Defending the defender
Michigan's Carr: 'Compelling evidence' supports JacksonPosted: Saturday August 09, 2003 7:42 PM
ANN ARBOR, Mich. (AP) -- No matter how Marlin Jackson's off-the-field legal issues are resolved, Michigan coach Lloyd Carr made it clear Saturday that he does not intend to let them distract his team as it prepares to start a new season.
Speaking Saturday during the Wolverines' annual media day, Carr rose to the defense of his star defensive player, saying he will not pass judgment on Jackson until the courts do.
Jackson last week stood mute on charges that he smashed another man in the face with a glass bottle earlier this summer outside a party in Ann Arbor.
The 20-year-old faces a felony charge of assault with a dangerous weapon, which is punishable by up to four years in prison. His preliminary hearing in Washtenaw County's 15th District Court is scheduled Wednesday.
Jackson said Saturday he could not comment on the incident, but Carr did.
"What I do know, what Marlin has told me, is that, number one, he did not initiate the confrontation and, number two, and in my judgment the most critical issue, is that he is adamant he did not use or have possession of a bottle or any kind of an object," the coach said.

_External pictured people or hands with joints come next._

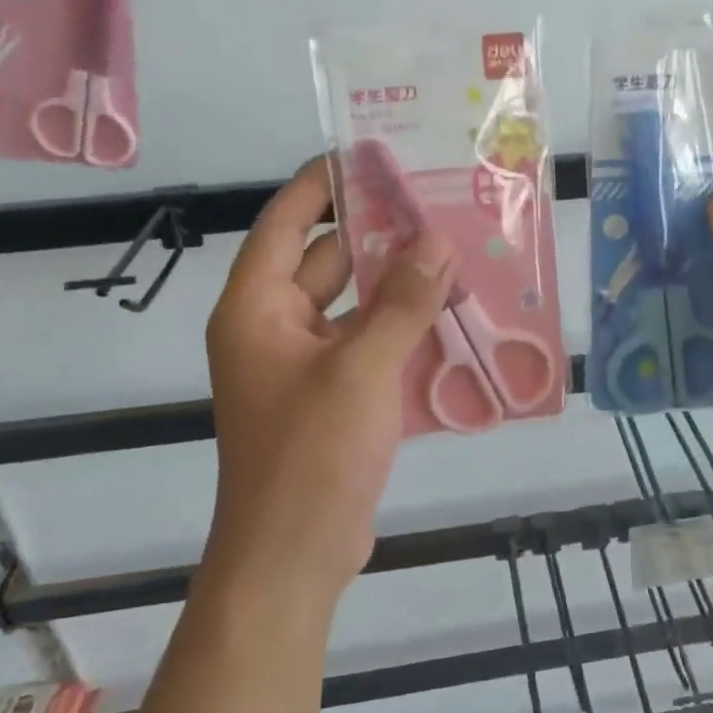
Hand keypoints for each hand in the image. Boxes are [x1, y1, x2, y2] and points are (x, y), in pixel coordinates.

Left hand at [204, 158, 453, 609]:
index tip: (372, 155)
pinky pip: (368, 344)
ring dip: (398, 284)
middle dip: (379, 235)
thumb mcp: (361, 369)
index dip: (324, 183)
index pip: (288, 223)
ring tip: (455, 253)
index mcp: (257, 308)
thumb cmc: (312, 455)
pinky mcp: (332, 396)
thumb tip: (437, 239)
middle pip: (327, 260)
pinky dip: (402, 328)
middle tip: (436, 204)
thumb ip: (402, 302)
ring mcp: (304, 365)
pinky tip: (451, 315)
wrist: (294, 557)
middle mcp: (274, 327)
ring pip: (354, 305)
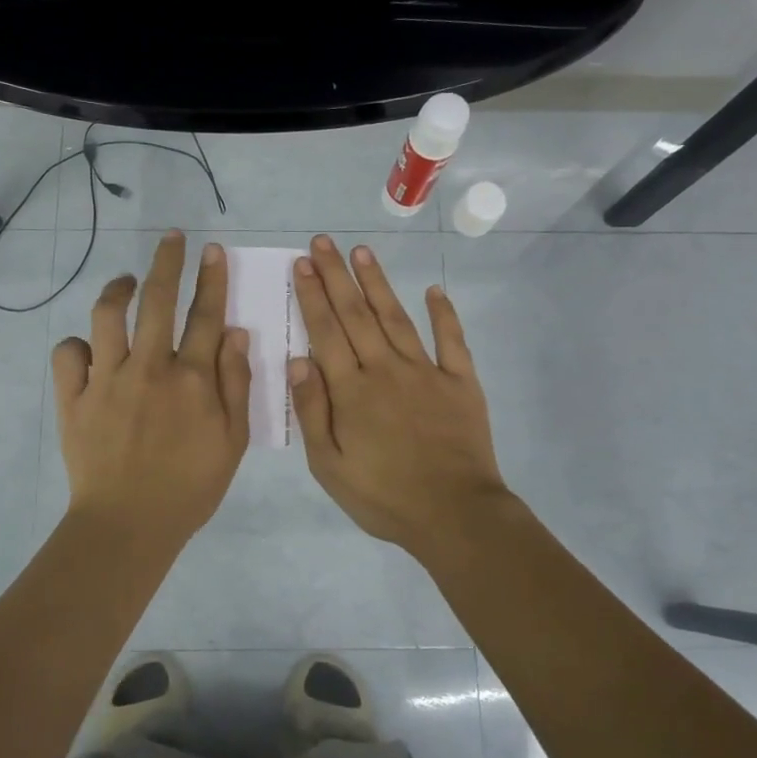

"I think there is compelling evidence that supports his position. That's where we are," Carr said. "He is practicing. I will continue to let this situation play its way through the justice system and then we will see how it resolves itself. And at that time, then I will make some decisions as far as his status on the team.
"I am not going to get into talking about what-ifs. There has been enough of that."
Jackson earned All-Big Ten and All-America honors last season and is a preseason candidate for the Thorpe Award that is given to the nation's top collegiate defensive back. He made headlines of a different sort in July when Carr announced that his move from cornerback to safety would be permanent.
"Moving Marlin give us the advantage of putting our 11 best players on the field," Carr said. "It also gets Marlin closer to the football. He has a great knack for making plays, based on what we've seen, so it allows us to do some things."
Since the 1997 national championship season, high preseason expectations for the Wolverines typically have fallen on the defense. As Michigan proved that season and Ohio State did last year, a stingy defense is a great equalizer in the run to a championship.
It's slightly different this season for the Wolverines. Because of experience at the skill positions and along the line, the onus will be on the offense to set the tone, particularly early in the season.
"We have the nucleus of what we think can be a very good football team," Carr said.
He was talking primarily about the offense, because that's where most of Michigan's marquee talent is playing, from quarterback John Navarre to tailback Chris Perry to wide receiver Braylon Edwards to a battle-tested offensive line.
And, while there are still questions to be addressed at tight end and fullback, the offense appears to have the talent and balance to be a nightmare for opposing defenses.
So, for a change, the defense starts the season being overshadowed by the offense. That suits Michigan's defenders just fine.
"People look at us and they see a lot of young guys, but we know what we can do," third-year sophomore outside linebacker Pierre Woods said. "Every guy on this defense can run. I know this: We're going to have a faster defense. We're going to be aggressive. It's fun, and we're all enjoying it."
The defense won't be completely off the hook. Though the veteran line has depth to spare, the Wolverines graduated three safeties and their most dependable and productive linebacker, Victor Hobson. The linebacking corps is a concern, too, because it is a young group and because it was hit hard last season by injuries.
"We do have guys who can run at every position, but it would be a bigger deal if we were talking about a track team," defensive coordinator Jim Herrmann said. "You have to tackle to play defense. We have to find the guys who can."